The Liberals have run a government that lied, repeatedly and for years, about what the economic cost of harmonizing the provincial sales tax with the federal GST would be — an entirely defensible policy that the Liberals, for some reason, pretended would not end up costing Ontario families more … which they later admitted it would. It’s a government that suddenly imposed an eco-tax on consumers — surprise! — and only backed off after the public noticed and became outraged. It’s a government that has committed to billions in ongoing spending by allowing the unionized broader public service to expand far faster than inflation and population growth would warrant, all in the name of buying “labour peace.” That labour peace, it should be noted, ended the instant the Liberals mused about slowing the volleys of cash being hurled the unions’ way. I guess it was more like renting labour peace.

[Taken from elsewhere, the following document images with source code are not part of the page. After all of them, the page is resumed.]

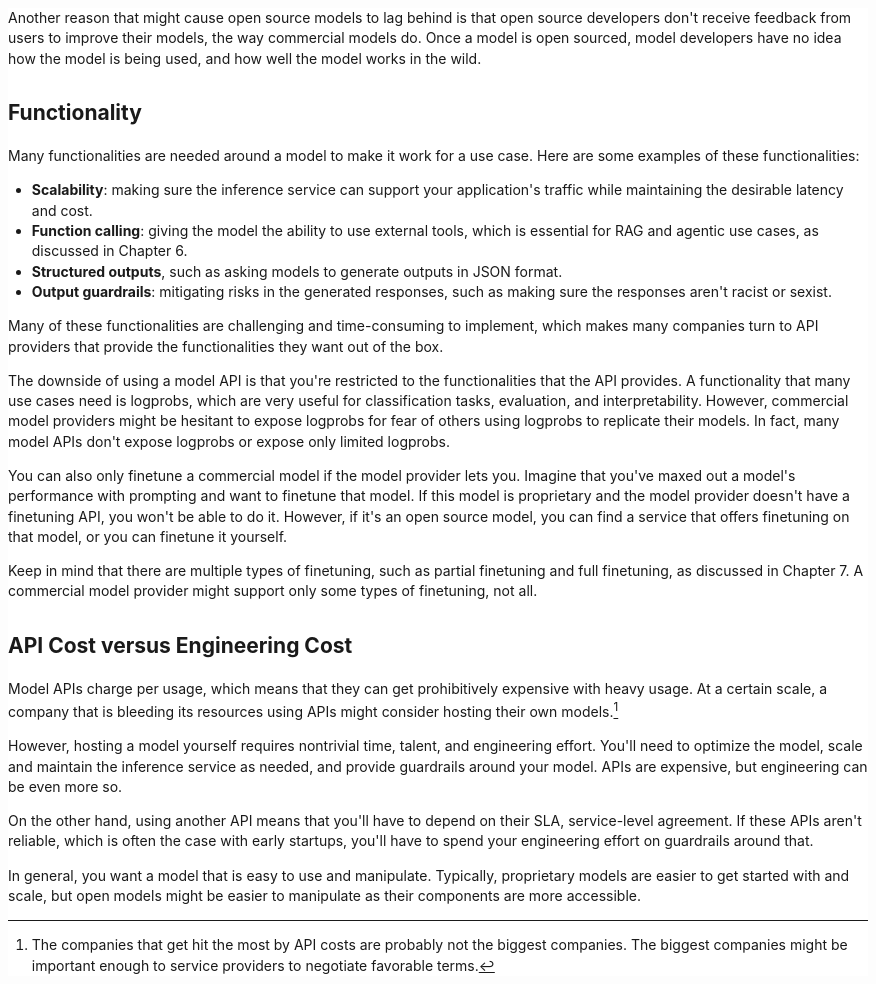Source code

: Another reason that might cause open source models to lag behind is that open source developers don't receive feedback from users to improve their models, the way commercial models do. Once a model is open sourced, model developers have no idea how the model is being used, and how well the model works in the wild.

## Functionality

Many functionalities are needed around a model to make it work for a use case. Here are some examples of these functionalities:

- **Scalability**: making sure the inference service can support your application's traffic while maintaining the desirable latency and cost.
- **Function calling**: giving the model the ability to use external tools, which is essential for RAG and agentic use cases, as discussed in Chapter 6.
- **Structured outputs**, such as asking models to generate outputs in JSON format.
- **Output guardrails**: mitigating risks in the generated responses, such as making sure the responses aren't racist or sexist.

Many of these functionalities are challenging and time-consuming to implement, which makes many companies turn to API providers that provide the functionalities they want out of the box.

The downside of using a model API is that you're restricted to the functionalities that the API provides. A functionality that many use cases need is logprobs, which are very useful for classification tasks, evaluation, and interpretability. However, commercial model providers might be hesitant to expose logprobs for fear of others using logprobs to replicate their models. In fact, many model APIs don't expose logprobs or expose only limited logprobs.

You can also only finetune a commercial model if the model provider lets you. Imagine that you've maxed out a model's performance with prompting and want to finetune that model. If this model is proprietary and the model provider doesn't have a finetuning API, you won't be able to do it. However, if it's an open source model, you can find a service that offers finetuning on that model, or you can finetune it yourself.

Keep in mind that there are multiple types of finetuning, such as partial finetuning and full finetuning, as discussed in Chapter 7. A commercial model provider might support only some types of finetuning, not all.

## API Cost versus Engineering Cost

Model APIs charge per usage, which means that they can get prohibitively expensive with heavy usage. At a certain scale, a company that is bleeding its resources using APIs might consider hosting their own models.[^18]

However, hosting a model yourself requires nontrivial time, talent, and engineering effort. You'll need to optimize the model, scale and maintain the inference service as needed, and provide guardrails around your model. APIs are expensive, but engineering can be even more so.

On the other hand, using another API means that you'll have to depend on their SLA, service-level agreement. If these APIs aren't reliable, which is often the case with early startups, you'll have to spend your engineering effort on guardrails around that.

In general, you want a model that is easy to use and manipulate. Typically, proprietary models are easier to get started with and scale, but open models might be easier to manipulate as their components are more accessible.


[^16]: As regulations are evolving around the world, requirements for auditable information of models and training data may increase. Commercial models may be able to provide certifications, saving companies from the effort.
[^17]: Users want models to be open source because open means more information and more options, but what's in it for model developers? Many companies have sprung up to capitalize on open source models by providing inference and finetuning services. It's not a bad thing. Many people need these services to leverage open source models. But, from model developers' perspective, why invest millions, if not billions, into building models just for others to make money? It might be argued that Meta supports open source models only to keep their competitors (Google, Microsoft/OpenAI) in check. Both Mistral and Cohere have open source models, but they also have APIs. At some point, inference services on top of Mistral and Cohere models become their competitors. There's the argument that open source is better for society, and maybe that's enough as an incentive. People who want what's good for society will continue to push for open source, and maybe there will be enough collective goodwill to help open source prevail. I certainly hope so.
[^18]: The companies that get hit the most by API costs are probably not the biggest companies. The biggest companies might be important enough to service providers to negotiate favorable terms.
[^19]: This is similar to the philosophy in software infrastructure to always use the most popular tools that have been extensively tested by the community.
[^20]: When I posted a question on Hugging Face's Discord about why they chose certain benchmarks, Lewis Tunstall responded that they were guided by the benchmarks that the then popular models used. Thanks to the Hugging Face team for being so wonderfully responsive and for their great contributions to the community.
[^21]: I'm really glad to report that while I was writing this book, leaderboards have become much more transparent about their benchmark selection and aggregation process. When launching their new leaderboard, Hugging Face shared a great analysis of the benchmarks correlation (2024).
[^22]: It's both really cool and intimidating to see that in just a couple of years, benchmarks had to change from grade-level questions to graduate-level questions.
[^23]: In gaming, there's the concept of a neverending game where new levels can be procedurally generated as players master all the existing levels. It'd be really cool to design a neverending benchmark where more challenging problems are procedurally generated as models level up.
[^24]: Reading about other people's experience is educational, but it's up to us to discern an anecdote from the universal truth. The same model update can cause some applications to degrade and some to improve. For example, migrating from GPT-3.5-turbo-0301 to GPT-3.5-turbo-1106 led to a 10% drop in Voiceflow's intent classification task but an improvement in GoDaddy's customer support chatbot.
[^25]: If there is a publicly available score, check how reliable the score is.
[^26]: The HELM paper reported that the total cost is $38,000 for commercial APIs and 19,500 GPU hours for open models. If an hour of GPU costs between $2.15 and $3.18, the total cost comes out to $80,000–$100,000.
[^27]: A friend quipped: "A benchmark stops being useful as soon as it becomes public."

While they were fighting all these battles, Ontario blew a billion bucks in a futile effort to create electronic health records

It’s a government that never saw a minor social irritant it didn’t want to legislate away. Under the Liberals, we’ve seen restrictions on junk food and trans fats in schools, bans on harmless garden-variety (literally) pesticides, and repeated crackdowns on tobacco sales and smoking in cars containing children, even though the children themselves can light up in the car without the police saying boo. It’s a government that considered enforcing a little-known, always-ignored provincial regulation requiring that sushi only be made with previously frozen seafood, but had to settle for banning pitbulls and teens in tanning beds, instead. While they were fighting all these battles, Ontario blew a billion bucks in a futile effort to create electronic health records and became a have-not province, but oh well. Don’t those dandelions on your lawn look fantastic?

The Liberals are a government that ran an air ambulance service that was better at streaming public dollars toward Liberal-friendly executives than it was at rescuing people using helicopters that were unsuited to the role, but sure looked pretty. It’s a government that spent perhaps as much as $1-billion public dollars cancelling two gas-fired power plants that it had previously vocally championed, once polls showed they might lose a couple of seats due to local opposition. Oh, and it’s a government that wrote off the entire town of Caledonia to lawlessness because it didn’t like the optics of sending in mostly white provincial police officers to deal with a small number of native thugs who were assaulting people and destroying property — crimes — during a land ownership dispute. McGuinty called it “peacekeeping.” When I asked him why police were tasked with peacekeeping, which is the military’s job, instead of enforcing the laws equally for all citizens, he shrugged and had no answer.

THE CANADIAN PRESS/Darren Calabrese

THE CANADIAN PRESS/Darren CalabreseOntario Premier Kathleen Wynne, left, and Glen Murray, Minister of Infrastructure, ride the subway while en route to Wynne’s speech at the Toronto Region Board of Trade in Toronto Monday, April 14, 2014.

The Ontario Liberals have a new leader now — Kathleen Wynne. She acknowledges that a lot of bad things happened under her predecessor’s watch, and even that she was involved with some of them. She had no choice, she insists, since she was “part of a government.”

It’s not quite “I was only following orders,” but it’s damn near close enough.

In a perfect world, Ontarians would have plenty of terrific options to choose from when searching for a replacement. But they don’t. Both the NDP and the Progressive Conservatives leave a lot to be desired. It’s entirely reasonable for Ontarians to be underwhelmed at what awaits them in their polling stations.

But a vote for either the Tories or the NDP is still better than a vote for the party that brought us everything recapped above, and so much more. It’s hard to imagine a party in more desperate need of a long, restorative spell in the wilderness of opposition than the Ontario Liberals. A vote for them is an endorsement of their record of mismanagement, waste and meddling. If Ontario returns another Liberal government, that record will continue, and that will be exactly what Canada’s most populous province deserves.